Die Kommentare sind übrigens der Hammer aus heutiger Sicht
Da wäre aber ein verdammt langer Atem nötig gewesen. Intel hat meinem Wissen nach immer mit reinem Echtzeit-Raytraycing gearbeitet – keine Rasterizer-Anteile, keine Interpolation, keine temporale Integration, keine "rekonsturierten" Strahlen, sondern jedes einzelne Pixel für jeden einzelnen Frame frisch berechnet. Ich glaube, Q2RTX und Minecraft RTX sind bis heute die einzigen beiden Titel, die das umsetzen – für alles, was mehr grafische Finesse aufweist, langt die Leistung aktueller GPUs auch knapp 15 Jahre später hinten und vorne nicht. Wenn man sich die Entwicklung über die letzten Generationen anguckt, wird sich daran auch eher 2035 denn 2030 was ändern. Das wäre ein Vierteljahrhundert nach Intels Arbeiten und zeigt, wie absurd der damalige Einsatz von x86 als Grafikentschleuniger war: Larrabee war eine Lösung auf der Suche nach einem Problem.
Intel hat schon vorher intensiv an Many-Core-CPUs geforscht und dieses Know-How dann auf x86 portiert.
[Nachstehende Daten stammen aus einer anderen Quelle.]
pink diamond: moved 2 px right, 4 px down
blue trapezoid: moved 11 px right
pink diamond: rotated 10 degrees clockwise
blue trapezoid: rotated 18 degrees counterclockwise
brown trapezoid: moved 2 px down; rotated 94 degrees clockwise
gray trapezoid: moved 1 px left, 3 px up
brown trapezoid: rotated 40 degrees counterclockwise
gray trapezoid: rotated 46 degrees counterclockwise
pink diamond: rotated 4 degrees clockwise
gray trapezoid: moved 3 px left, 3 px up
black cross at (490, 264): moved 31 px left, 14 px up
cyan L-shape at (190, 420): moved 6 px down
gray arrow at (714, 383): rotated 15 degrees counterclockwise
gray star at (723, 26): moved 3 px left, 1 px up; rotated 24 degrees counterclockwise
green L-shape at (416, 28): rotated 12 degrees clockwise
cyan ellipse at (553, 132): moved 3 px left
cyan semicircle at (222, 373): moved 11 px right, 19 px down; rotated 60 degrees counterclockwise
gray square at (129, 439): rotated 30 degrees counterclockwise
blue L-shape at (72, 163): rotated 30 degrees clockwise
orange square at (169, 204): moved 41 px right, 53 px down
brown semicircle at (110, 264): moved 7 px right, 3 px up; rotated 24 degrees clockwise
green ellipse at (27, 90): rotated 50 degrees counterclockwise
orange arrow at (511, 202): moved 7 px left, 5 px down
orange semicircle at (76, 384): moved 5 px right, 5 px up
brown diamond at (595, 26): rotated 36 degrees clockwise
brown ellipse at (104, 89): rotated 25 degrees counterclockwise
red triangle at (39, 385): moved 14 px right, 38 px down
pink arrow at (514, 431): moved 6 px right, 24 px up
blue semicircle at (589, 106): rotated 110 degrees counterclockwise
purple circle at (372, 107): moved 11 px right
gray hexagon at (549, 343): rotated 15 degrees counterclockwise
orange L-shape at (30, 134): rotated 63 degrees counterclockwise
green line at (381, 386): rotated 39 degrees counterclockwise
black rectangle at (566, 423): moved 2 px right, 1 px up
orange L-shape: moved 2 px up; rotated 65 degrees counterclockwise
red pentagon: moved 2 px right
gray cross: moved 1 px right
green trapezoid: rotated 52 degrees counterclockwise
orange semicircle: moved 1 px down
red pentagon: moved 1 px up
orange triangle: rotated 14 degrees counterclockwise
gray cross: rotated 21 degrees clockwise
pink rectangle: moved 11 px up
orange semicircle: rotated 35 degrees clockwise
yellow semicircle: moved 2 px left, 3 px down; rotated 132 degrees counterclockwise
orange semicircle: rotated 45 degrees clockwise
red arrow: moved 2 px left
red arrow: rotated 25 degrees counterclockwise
Heraus kam ein massiv parallel arbeitender Prozessor, der weitaus komplexere Probleme als ebenfalls parallel strukturierte GPUs beherrschte. Aber danach hatte niemand gefragt und auf der Suche nach Aufgaben, die komplexer als Pixel-Shader sind, aber paralleler als x86-Code, stieß man dann auf Raytraycing. Das auch Larrabee um Welten zu langsam war, um das sinnvoll in Echtzeit zu nutzen und dass es nicht wirklich Nachfrage nach einem Offline-RT-Beschleuniger gab, war auch damals jederzeit klar. Aber bunte Bilder waren besser als gar keine Aufmerksamkeit und Xeon Phi hat dann ja später durchaus seine Nische gefunden – auch wenn die letztlich nur darin Bestand, den Weg für zum Beispiel KI-Beschleuniger zu ebnen.